TASK GOAL:
Repeat the listing that follows exactly. Pictures are not part of the copy.

DATA IN THIS EXERCISE:
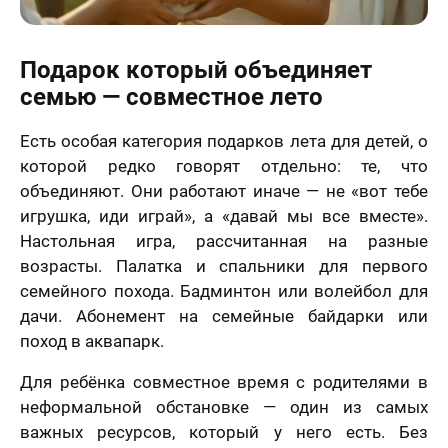
Подарок который объединяет
семью — совместное лето
Есть особая категория подарков лета для детей, о
которой редко говорят отдельно: те, что
объединяют. Они работают иначе — не «вот тебе
игрушка, иди играй», а «давай мы все вместе».
Настольная игра, рассчитанная на разные
возрасты. Палатка и спальники для первого
семейного похода. Бадминтон или волейбол для
дачи. Абонемент на семейные байдарки или
поход в аквапарк.
Для ребёнка совместное время с родителями в
неформальной обстановке — один из самых
важных ресурсов, который у него есть. Без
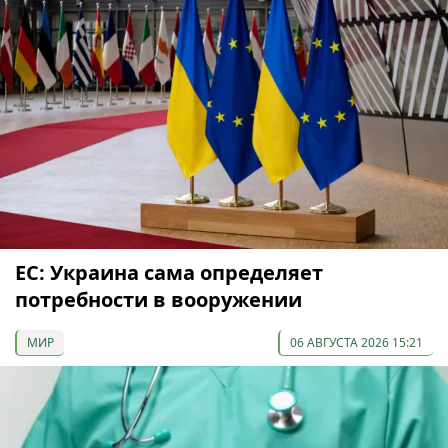
ЕС: Украина сама определяет
потребности в вооружении
МИР
06 АВГУСТА 2026 15:21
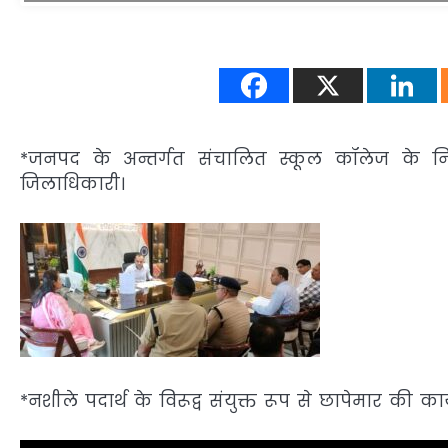
*जनपद के अन्तर्गत संचालित स्कूल कॉलेज के नि
जिलाधिकारी।
*नशीले पदार्थ के विरूद्व संयुक्त रूप से छापेमार की क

OUTPUT FOR THIS EXERCISE:
Подарок который объединяет
семью — совместное лето
Есть особая категория подарков лета для детей, о
которой редко говорят отдельно: те, что
объединяют. Они работают иначе — не «вот тебе
игрушка, иди играй», а «давай мы все вместе».
Настольная игра, рассчитанная на разные
возрасты. Палатка и спальники для первого
семейного похода. Бадминтон или волейбол для
дачи. Абонемент на семейные байдарки или
поход в аквапарк.
Для ребёнка совместное время с родителями в
неформальной обстановке — один из самых
важных ресурсов, который у него есть. Без
ЕС: Украина сама определяет
потребности в вооружении
МИР
06 АВГУСТА 2026 15:21
*जनपद के अन्तर्गत संचालित स्कूल कॉलेज के नि
जिलाधिकारी।
*नशीले पदार्थ के विरूद्व संयुक्त रूप से छापेमार की क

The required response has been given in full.